Bias Audits: Companies using automated decision-making tools in hiring must conduct regular audits to check for discriminatory outcomes. These audits examine whether the AI systems produce disparate impacts across protected categories — race, gender, age, disability, and other characteristics covered by existing anti-discrimination law.
The law doesn’t ban AI in hiring. It brings it out of the shadows and subjects it to the same accountability standards that apply to human decision-makers.
Why It Matters Now
AI hiring tools have proliferated far faster than regulation has kept up.

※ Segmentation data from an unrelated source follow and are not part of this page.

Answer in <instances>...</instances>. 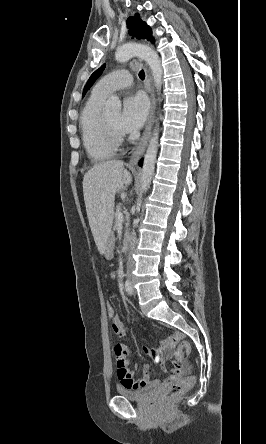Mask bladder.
<instances>
[{
	"instance_id": "1",
	"label": "bladder",
	"mask_w": 266,
	"mask_h": 444,
	"mask_svg": "<svg viewBox=\"0 0 266 444\" xmlns=\"http://www.w3.org/2000/svg\"><path fill=\"white\" fill-rule=\"evenodd\" d=\"M154 390L153 385L146 386L144 388L140 389H126V388H120L119 389V395L125 399L131 400V401H137L142 402L146 400Z\"/></svg>"
}]
</instances>
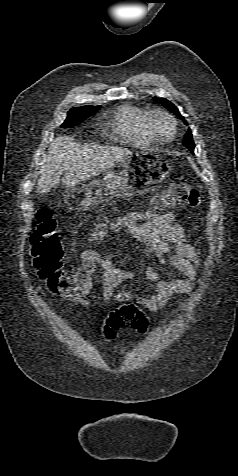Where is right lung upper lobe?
Wrapping results in <instances>:
<instances>
[{"instance_id": "cb5924a9", "label": "right lung upper lobe", "mask_w": 238, "mask_h": 476, "mask_svg": "<svg viewBox=\"0 0 238 476\" xmlns=\"http://www.w3.org/2000/svg\"><path fill=\"white\" fill-rule=\"evenodd\" d=\"M83 107H100V106H90V105H86V106H82L81 108Z\"/></svg>"}]
</instances>
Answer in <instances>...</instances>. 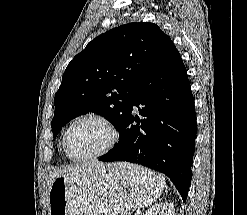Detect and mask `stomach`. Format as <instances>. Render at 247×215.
<instances>
[{
  "mask_svg": "<svg viewBox=\"0 0 247 215\" xmlns=\"http://www.w3.org/2000/svg\"><path fill=\"white\" fill-rule=\"evenodd\" d=\"M164 179L129 163L107 164L85 176L56 178L49 189V215H119L152 204Z\"/></svg>",
  "mask_w": 247,
  "mask_h": 215,
  "instance_id": "0dacf381",
  "label": "stomach"
}]
</instances>
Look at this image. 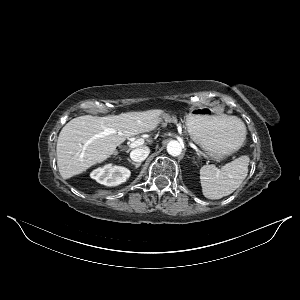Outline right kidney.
I'll use <instances>...</instances> for the list:
<instances>
[{"label": "right kidney", "instance_id": "obj_1", "mask_svg": "<svg viewBox=\"0 0 300 300\" xmlns=\"http://www.w3.org/2000/svg\"><path fill=\"white\" fill-rule=\"evenodd\" d=\"M91 178L105 186H117L130 177V171L121 166L112 164L105 165L92 171Z\"/></svg>", "mask_w": 300, "mask_h": 300}]
</instances>
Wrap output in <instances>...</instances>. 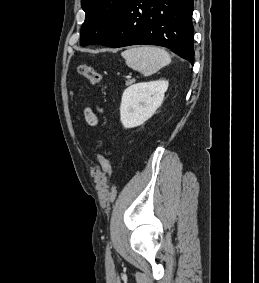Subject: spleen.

An estimated 70-80% of large employers now use some form of automated screening, from keyword-based resume filters to AI-powered video interview analysis that scores candidates on facial expressions, word choice, and speech patterns.
The problem is well-documented:
- Resume screening tools have been found to penalize names associated with minority ethnic groups
- Video interview AI has been shown to rate candidates differently based on lighting, camera angle, and skin tone
- Keyword-based filters systematically disadvantage career changers, non-traditional candidates, and people with gaps in employment
- Automated ranking systems can encode historical hiring biases into future decisions, creating feedback loops
Most applicants never know AI played a role in their rejection. Colorado’s law changes that.
The Regulatory Precedent
Colorado is first, but unlikely to be alone for long. Several states have introduced similar legislation, and the pattern mirrors what happened with data privacy regulation after California passed CCPA in 2018 — one state leads, others follow, and eventually federal action becomes more likely.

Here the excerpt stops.